Twitter knowingly allowed the Islamic State (ISIS) to spread propaganda, attract recruits, and raise money, according to the widow of a murdered contractor who is now suing the social media company.
Tamara Fields is the widow of Lloyd Fields, a government contractor who was killed in an ISIS terrorist attack on a police training center in Amman, Jordan, last November. In a legal complaint filed this week, Fields’ lawyers said Twitter had until recently given ISIS “unfettered” access to the social network.
Breitbart Tech has highlighted this point before. We recently reported on how Twitter, supposedly a bastion of free speech, displays a curious favouritism in the accounts that it chooses to censor. Opponents of progressive activists and feminists are met with swift punishment, but until recent vigilante action by Anonymous, very little was done to stop ISIS and ISIS-supporting accounts on Twitter.

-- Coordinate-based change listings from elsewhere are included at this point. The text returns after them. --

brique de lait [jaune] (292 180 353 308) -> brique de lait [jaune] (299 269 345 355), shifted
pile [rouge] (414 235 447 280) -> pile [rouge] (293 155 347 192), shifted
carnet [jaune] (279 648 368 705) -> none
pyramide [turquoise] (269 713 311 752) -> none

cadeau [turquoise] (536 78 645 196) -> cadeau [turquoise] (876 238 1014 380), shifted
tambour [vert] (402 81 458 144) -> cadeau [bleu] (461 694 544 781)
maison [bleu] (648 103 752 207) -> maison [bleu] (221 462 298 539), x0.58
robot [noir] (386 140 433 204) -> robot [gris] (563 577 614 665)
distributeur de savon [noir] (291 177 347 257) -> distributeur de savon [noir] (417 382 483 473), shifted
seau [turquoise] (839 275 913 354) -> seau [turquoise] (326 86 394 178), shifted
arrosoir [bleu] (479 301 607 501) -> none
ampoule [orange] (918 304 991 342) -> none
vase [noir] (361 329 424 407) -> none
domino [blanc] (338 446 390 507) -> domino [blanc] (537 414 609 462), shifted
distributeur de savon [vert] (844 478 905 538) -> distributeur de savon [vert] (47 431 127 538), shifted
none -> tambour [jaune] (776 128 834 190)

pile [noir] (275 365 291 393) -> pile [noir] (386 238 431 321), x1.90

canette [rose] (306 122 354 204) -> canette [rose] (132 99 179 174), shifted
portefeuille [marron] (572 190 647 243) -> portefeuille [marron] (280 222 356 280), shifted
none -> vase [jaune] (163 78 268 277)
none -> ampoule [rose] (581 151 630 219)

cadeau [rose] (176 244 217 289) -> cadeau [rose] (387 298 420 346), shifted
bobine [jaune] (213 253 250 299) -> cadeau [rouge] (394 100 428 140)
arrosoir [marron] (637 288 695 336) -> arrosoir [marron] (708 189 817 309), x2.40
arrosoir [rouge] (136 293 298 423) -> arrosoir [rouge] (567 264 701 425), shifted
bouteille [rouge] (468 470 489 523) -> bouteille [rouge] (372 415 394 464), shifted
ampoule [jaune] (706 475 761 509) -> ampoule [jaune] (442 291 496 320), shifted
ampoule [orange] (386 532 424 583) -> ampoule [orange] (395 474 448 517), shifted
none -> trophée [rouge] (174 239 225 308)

— Arthur Schwartz (@arthurschwartz) January 17, 2016
Twitter, once seen as a beacon of anti-censorship, even complies with requests from big banks to censor jokes from journalists. They recently approved a request from Bank of America to remove a tweet from a Business Insider correspondent who had cracked a joke about the company. Again, the contrast to the action Twitter has taken against ISIS (or lack thereof) is striking.
Fields’ lawyers are suing Twitter for violating the federal Anti-Terrorism Act, on the grounds that the company has provided “material support to terrorists.” If the lawsuits is successful, Twitter would have to pay triple damages to Fields. It would also set a precedent for companies that wish to continue taking a neutral approach to content, even terrorist content.
In a statement, Twitter said “While we believe the lawsuit is without merit, we are deeply saddened to hear of this family’s terrible loss. Violent threats and the promotion of terrorism deserve no place on Twitter and, like other social networks, our rules make that clear.”
Prior to recent actions by the online vigilante group Anonymous, which led to the suspension of thousands of Twitter accounts associated with the Islamic State, the terrorist entity maintained a huge presence on Twitter. The Brookings Institution estimates that ISIS operated over 45,000 Twitter accounts between September and December 2014.
The U.S Government is taking steps to counter ISIS on social media, with security officials recently meeting with senior Silicon Valley executives to discuss methods of combating terrorists on the internet.
However, Twitter has not been cooperative with the U.S government with regards to takedown requests. According to its recent transparency report, it did not approve any of the 25 requests it received from the government and law enforcement to remove posts between January and July 2015.
Curiously, there is a country that Twitter does respond to: Turkey, a country notorious for web censorship that has filed more requests than any other state government. Twitter has banned accounts critical of the Turkish government, and recently rolled out its “country withheld content” feature in the country, a local censorship tool that allows it to block tweets across Turkey.
Turkey is in theory an ally in the fight against ISIS. However, the YPG, a Syrian Kurdish militia and one of the most important groups fighting the Islamic State, accuse the Turks of supporting ISIS in their fight against the Kurds, who are a long-time enemy of Turkey. Turkey has not kept their actions against the YPG a secret, confirming that they have attacked Kurdish positions in northern Syria.